You are not allowed to say anything nice about anyone associated with the Confederacy or else the damnyankees will crawl out of the woodwork and screech about how eeeeevil Southerners were fighting to preserve slavery.
Not as many as I will eventually be blamed for. :)
That's the problem with the POS -- he could hardly treat the islamic head cutters worse than the defenseless women of GA.
There's a place and a time for a Lee, and a place and a time for a Sherman. Say what you will about Bill The Arsonist, he did what he said he was going to do, and he won.
Honestly, I don't know if scorched-earth is the best policy in the WOT. In some places, yeah, but not everywhere. We're doing OK in a lot of Iraq by winning over the population.
}:-)4
Lee IMO was the last "founding father" in the Revolutionary mode. Very similar to Wahsington in many ways. But times had changed.

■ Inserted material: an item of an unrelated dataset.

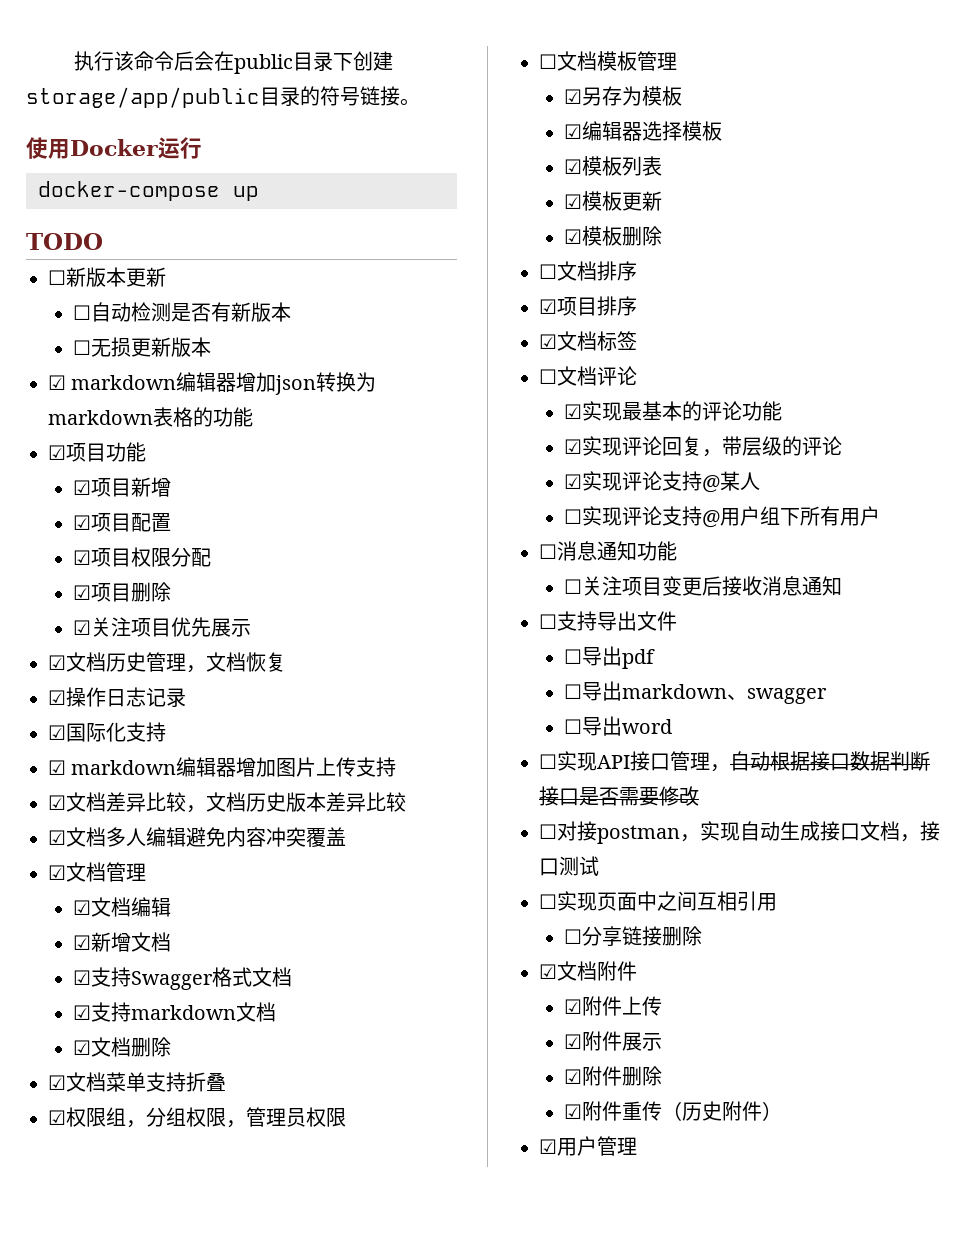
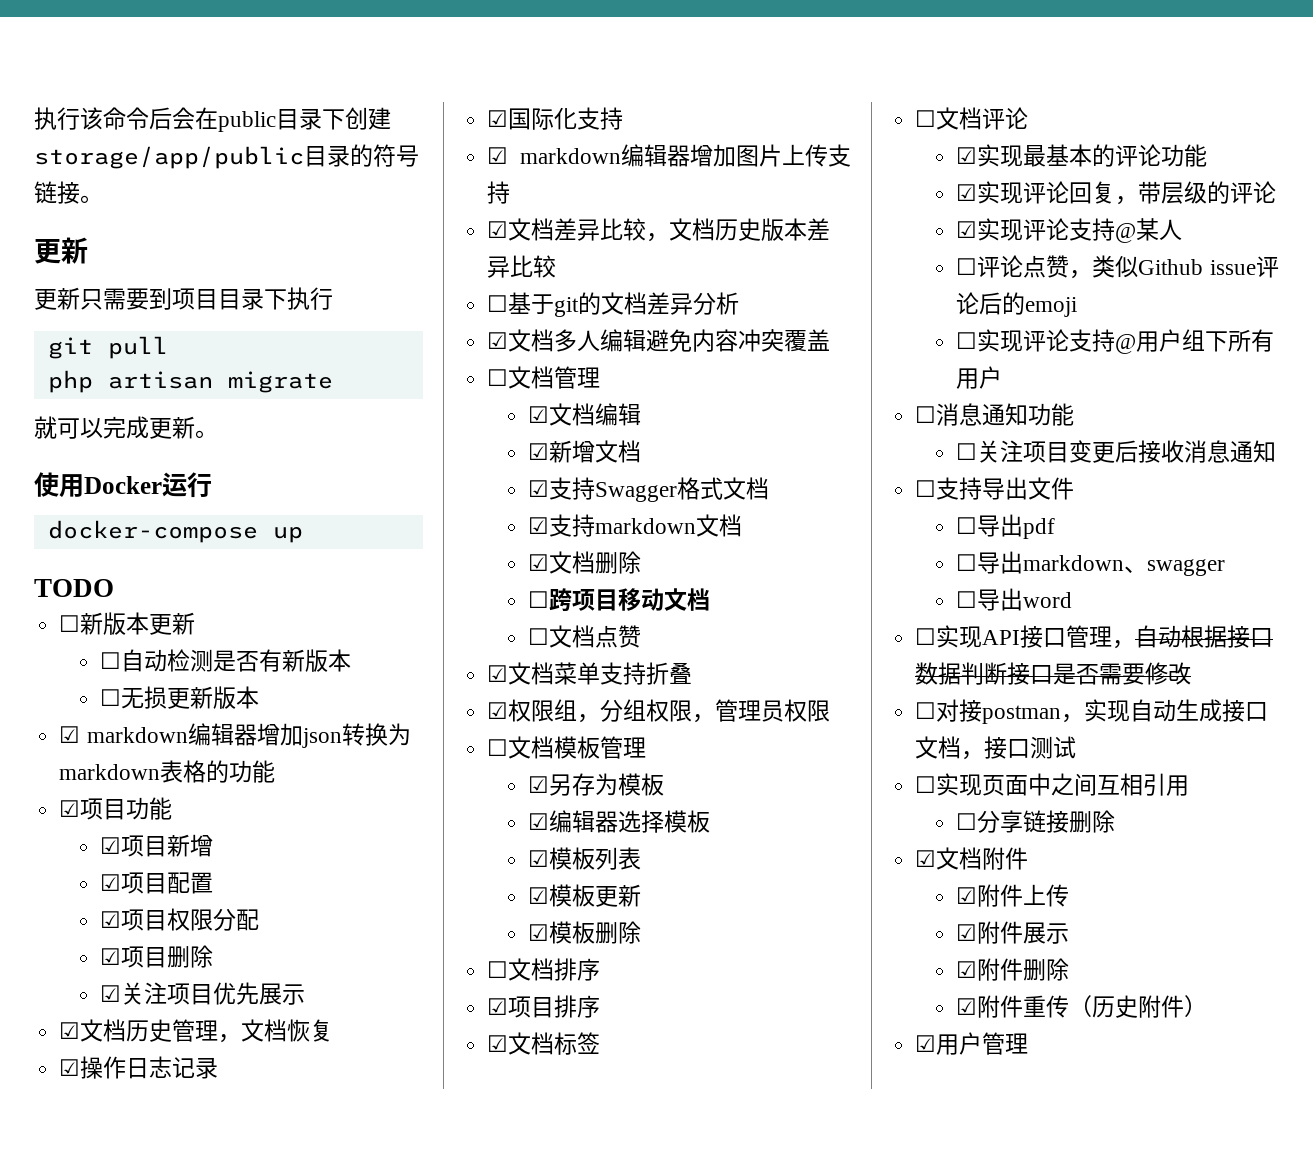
(420, 102) none -> [34,237,88,264] [34,287,333,310] [47,336,168,359] [47,370,333,393] [34,416,218,439] // 更新 // 更新只需要到项目目录下执行 // git pull // php artisan migrate // 就可以完成更新。
(406, 802) none -> [487,292,740,317] // ☐基于git的文档差异分析
[48,865,66,880] ☑ -> [487,369,509,386] ☐
(171, 1047) none -> [528,588,711,612] [528,625,642,648] // ☐跨项目移动文档 // ☐文档点赞
(760, 481) none -> [956,255,1279,279] [956,292,1078,317] // ☐评论点赞，类似Github issue评论后的emoji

Well, if you are a lover of genocide, you should celebrate Sherman's birthday. While he possessed a very sharp military mind, Sherman also tried to decimate and destroy the American Indians of the western plains. His one regret was that he did not kill them all.

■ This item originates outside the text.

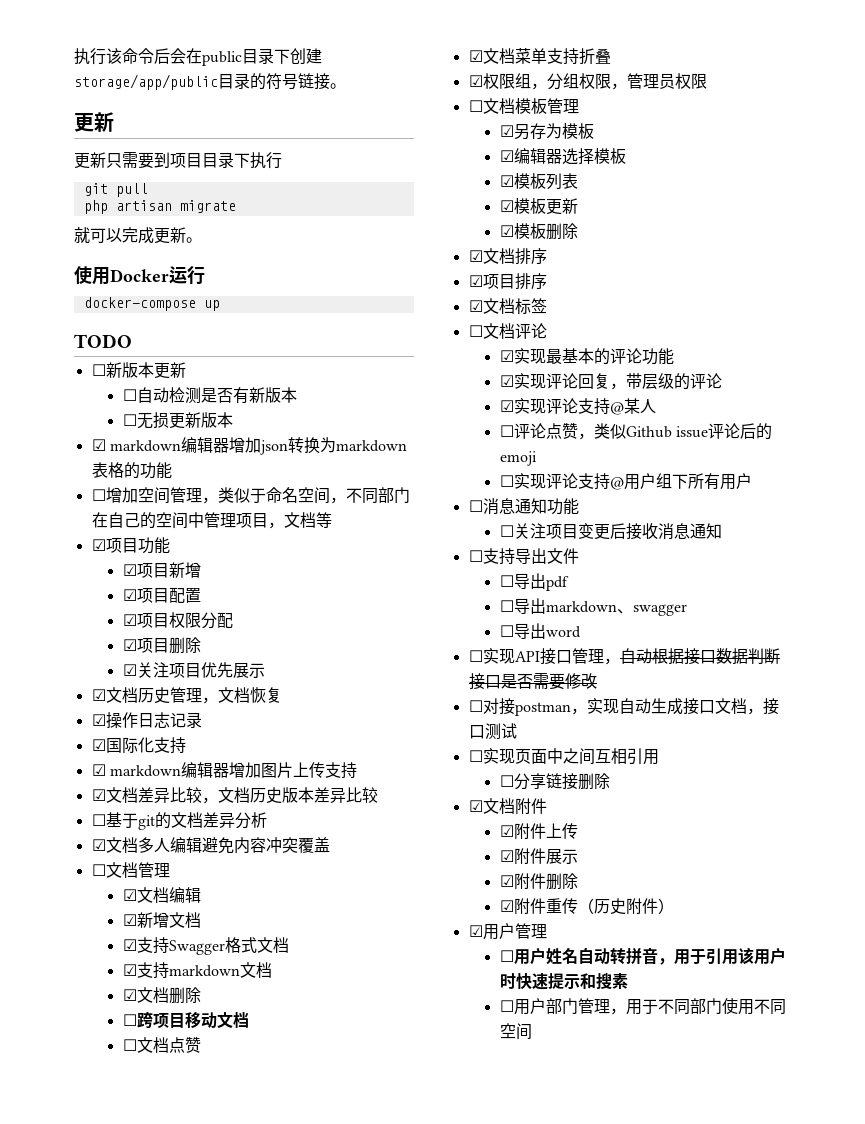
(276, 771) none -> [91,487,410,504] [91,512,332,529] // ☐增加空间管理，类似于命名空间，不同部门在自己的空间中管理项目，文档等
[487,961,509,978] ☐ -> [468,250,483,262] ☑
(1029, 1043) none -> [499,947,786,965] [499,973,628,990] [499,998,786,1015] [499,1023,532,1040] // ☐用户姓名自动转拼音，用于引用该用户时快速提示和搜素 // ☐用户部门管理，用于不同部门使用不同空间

Try Detroit. They actually LIKE it up there when you set fires. They do it every Halloween. :)
}:-)4
Yep, Sherman did it all on his own, didn't he? The noble Red man had lived a life of harmony with the whites prior to Sherman's arrival. Not a finger raised against him, he roamed free on the land his ancestors lived on before the white man ever arrived on these shores. </sarcasm>
Very interesting. Thanks.
Nice story. Apparently, it first appeared in a newspaper forty years later, in 1905. A lot of myths attached themselves to Lee in later years. Whether this story is true or not would be hard, maybe impossible, to say for sure.
Curiously, the spin attached to the story at the time is different from how it would be interpreted today. TL Broun, who made public his memory of the incident put it this way:
By this action of Gen. Lee the services were conducted as if the negro had not been present. It was a grand exhibition of superiority shown by a true Christian and great soldier under the most trying and offensive circumstances.
There are MANY "fine" American heroes equal to the celebrated Lee- and some above him, like Ronald Reagan. But all in all I agree with the article (I AM a historian).
The revisionists don't just stop with re-painting men like Lee, they are also quite busy trying to "taliban" memorials. Right now, they are trying to gin up interest in destroying the memorial at Stone Mountain. This just might be the beginning of "Civil War II"...
Well he did get a riverboat named after him.
Having been born and raised in the north (of England), I don't really have a dog in this fight (as we say here in my adopted homeland of Texas).
Nevertheless, I will throw a little petrol on the fire: If this happened today, there would be no question whatever of the Southern states' right to secede. It would be called "self-determination," an idea whose validity has been enshrined in global politics since the end of the First World War and Wilson's fourteen points.
Oddly enough, Woodrow Wilson was a Virginian and old enough (b. 1856) to have childhood memories of the Civil War period.
His son did sue for payment and won. He was awarded $150,000 if memory serves.
Lee's final years as the President of Washington College in Virginia, provide a very moving account of a man trying to make one final contribution to his society by molding the next generation of leaders.
Yup, and they're buried right in his front yard.
It's a sad irony, to have to curse the US for this travesty against property rights while blessing the place as "hallowed" as burial for many heroes.